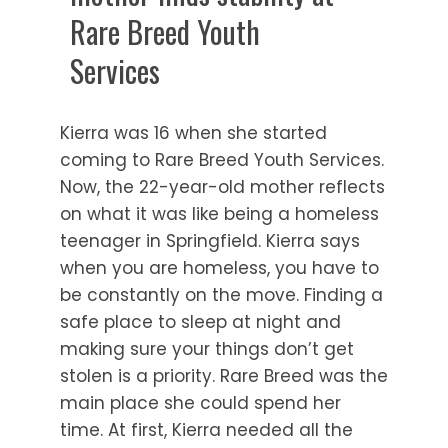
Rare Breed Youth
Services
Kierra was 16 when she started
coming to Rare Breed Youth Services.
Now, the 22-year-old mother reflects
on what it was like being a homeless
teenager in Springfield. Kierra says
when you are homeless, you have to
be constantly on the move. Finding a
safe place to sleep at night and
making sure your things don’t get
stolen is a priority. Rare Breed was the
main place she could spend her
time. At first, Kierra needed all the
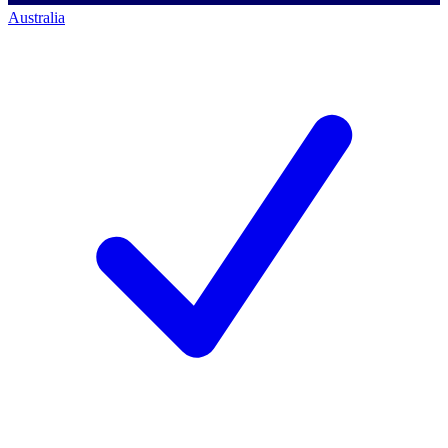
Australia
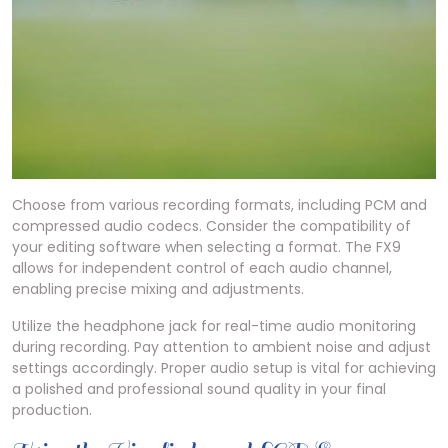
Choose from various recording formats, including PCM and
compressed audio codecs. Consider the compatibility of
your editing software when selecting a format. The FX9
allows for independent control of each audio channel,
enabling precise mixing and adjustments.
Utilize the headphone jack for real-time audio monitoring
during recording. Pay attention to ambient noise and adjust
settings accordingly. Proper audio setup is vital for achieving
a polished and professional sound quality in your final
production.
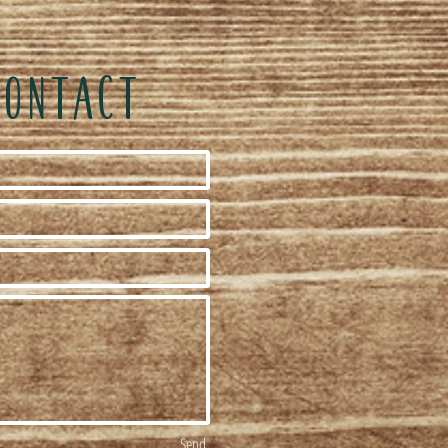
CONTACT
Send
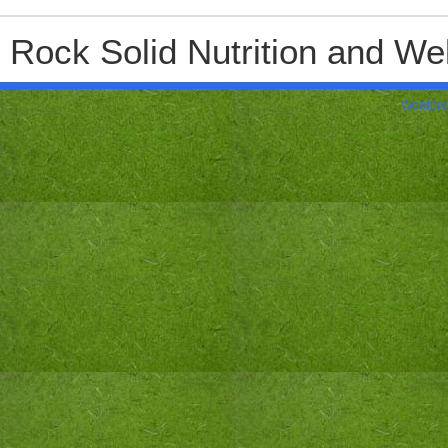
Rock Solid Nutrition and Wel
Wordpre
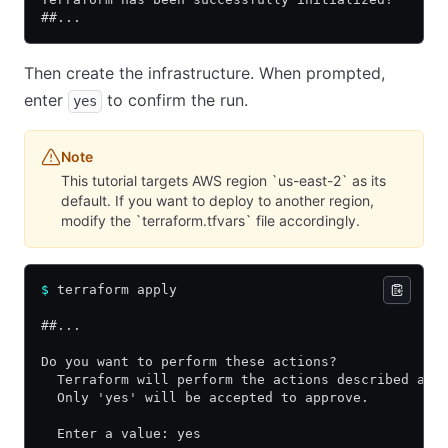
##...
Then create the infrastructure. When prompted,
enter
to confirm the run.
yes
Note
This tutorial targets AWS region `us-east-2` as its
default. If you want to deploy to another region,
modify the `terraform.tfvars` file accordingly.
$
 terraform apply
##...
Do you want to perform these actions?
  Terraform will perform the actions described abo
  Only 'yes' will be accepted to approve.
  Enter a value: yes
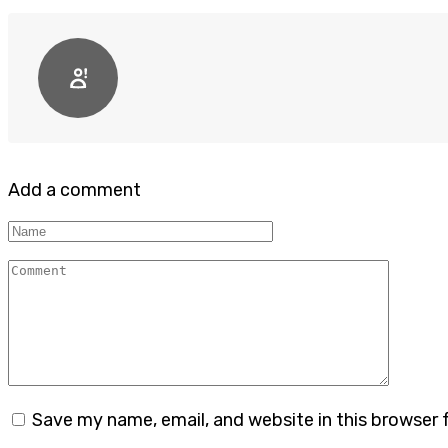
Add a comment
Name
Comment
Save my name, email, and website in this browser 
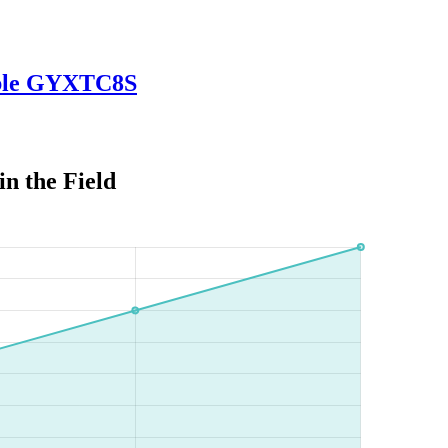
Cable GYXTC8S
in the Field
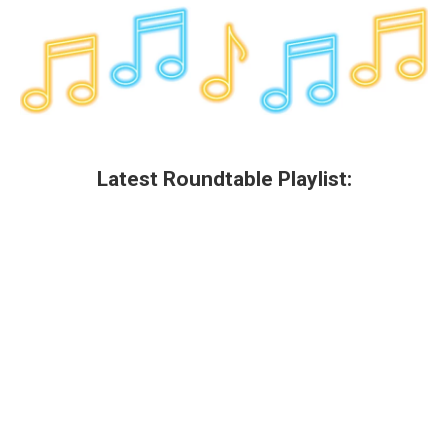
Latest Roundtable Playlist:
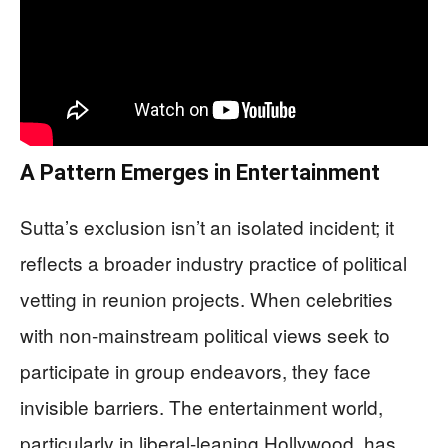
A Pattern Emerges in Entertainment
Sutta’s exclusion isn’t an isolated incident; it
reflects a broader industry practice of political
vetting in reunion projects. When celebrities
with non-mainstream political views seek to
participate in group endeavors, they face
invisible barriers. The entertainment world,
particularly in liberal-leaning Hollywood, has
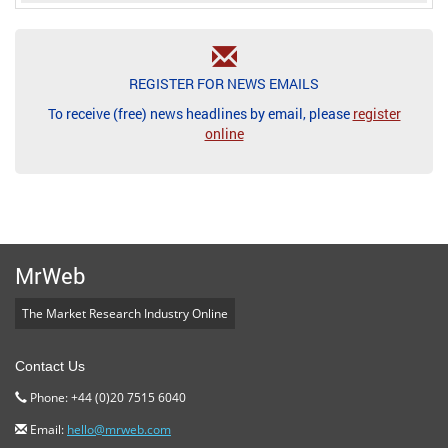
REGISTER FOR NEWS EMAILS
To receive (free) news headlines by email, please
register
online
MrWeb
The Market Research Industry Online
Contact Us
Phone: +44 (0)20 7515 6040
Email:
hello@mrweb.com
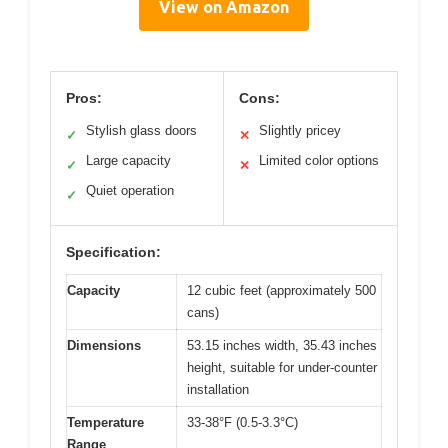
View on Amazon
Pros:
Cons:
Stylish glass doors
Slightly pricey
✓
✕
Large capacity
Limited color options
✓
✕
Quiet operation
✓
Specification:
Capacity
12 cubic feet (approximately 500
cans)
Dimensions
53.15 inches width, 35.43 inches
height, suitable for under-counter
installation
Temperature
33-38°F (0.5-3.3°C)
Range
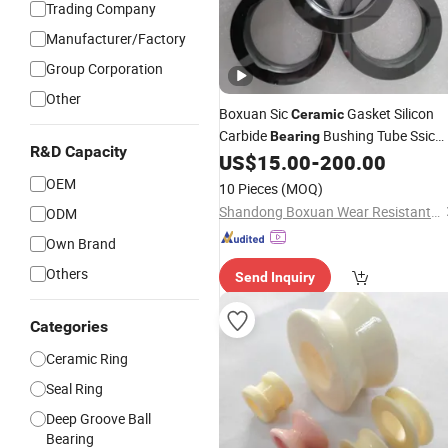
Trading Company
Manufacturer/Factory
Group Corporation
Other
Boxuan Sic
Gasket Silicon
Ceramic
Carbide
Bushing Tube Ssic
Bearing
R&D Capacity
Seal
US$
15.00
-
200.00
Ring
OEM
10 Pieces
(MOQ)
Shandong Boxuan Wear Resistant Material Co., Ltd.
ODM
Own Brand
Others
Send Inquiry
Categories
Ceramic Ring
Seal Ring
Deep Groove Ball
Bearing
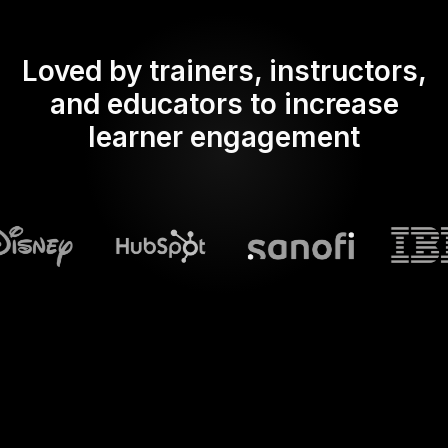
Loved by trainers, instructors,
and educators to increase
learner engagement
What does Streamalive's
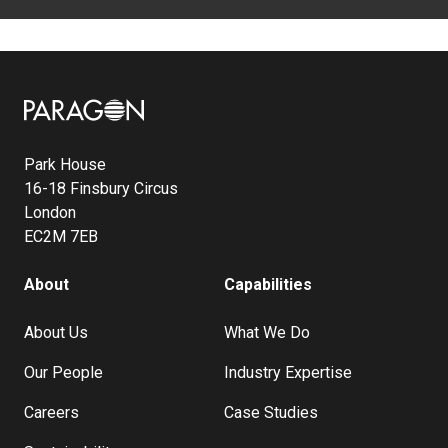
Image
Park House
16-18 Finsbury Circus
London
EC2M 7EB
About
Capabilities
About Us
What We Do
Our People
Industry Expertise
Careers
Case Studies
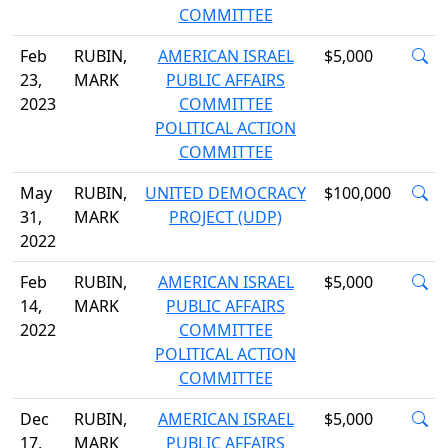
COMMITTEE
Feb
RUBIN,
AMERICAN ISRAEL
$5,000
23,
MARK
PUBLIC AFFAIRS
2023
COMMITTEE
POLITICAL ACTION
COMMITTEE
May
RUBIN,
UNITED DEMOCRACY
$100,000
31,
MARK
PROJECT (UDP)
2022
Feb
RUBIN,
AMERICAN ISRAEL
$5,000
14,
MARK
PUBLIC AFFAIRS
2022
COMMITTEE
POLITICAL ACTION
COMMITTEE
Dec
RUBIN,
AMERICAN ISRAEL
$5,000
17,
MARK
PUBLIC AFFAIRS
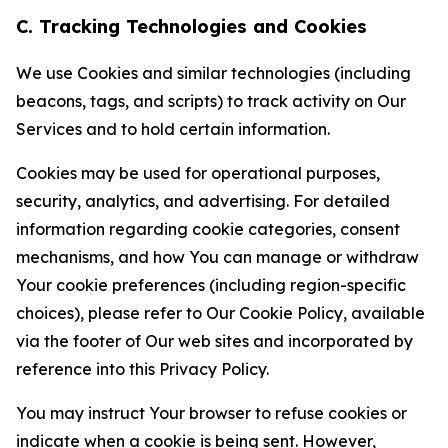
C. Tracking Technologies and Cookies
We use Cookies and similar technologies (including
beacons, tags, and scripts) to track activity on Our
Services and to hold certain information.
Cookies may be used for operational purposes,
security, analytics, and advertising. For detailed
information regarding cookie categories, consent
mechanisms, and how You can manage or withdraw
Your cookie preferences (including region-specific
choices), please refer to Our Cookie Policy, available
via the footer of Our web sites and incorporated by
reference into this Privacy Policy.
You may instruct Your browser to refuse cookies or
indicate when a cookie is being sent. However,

_QUÉ SE PIDE:_ Filtra las líneas de arriba y copia cada una que contenga la palabra "Rare". Se distinguen las mayúsculas de las minúsculas.

_RESPUESTA:_
Rare Breed Youth
coming to Rare Breed Youth Services.
stolen is a priority. Rare Breed was the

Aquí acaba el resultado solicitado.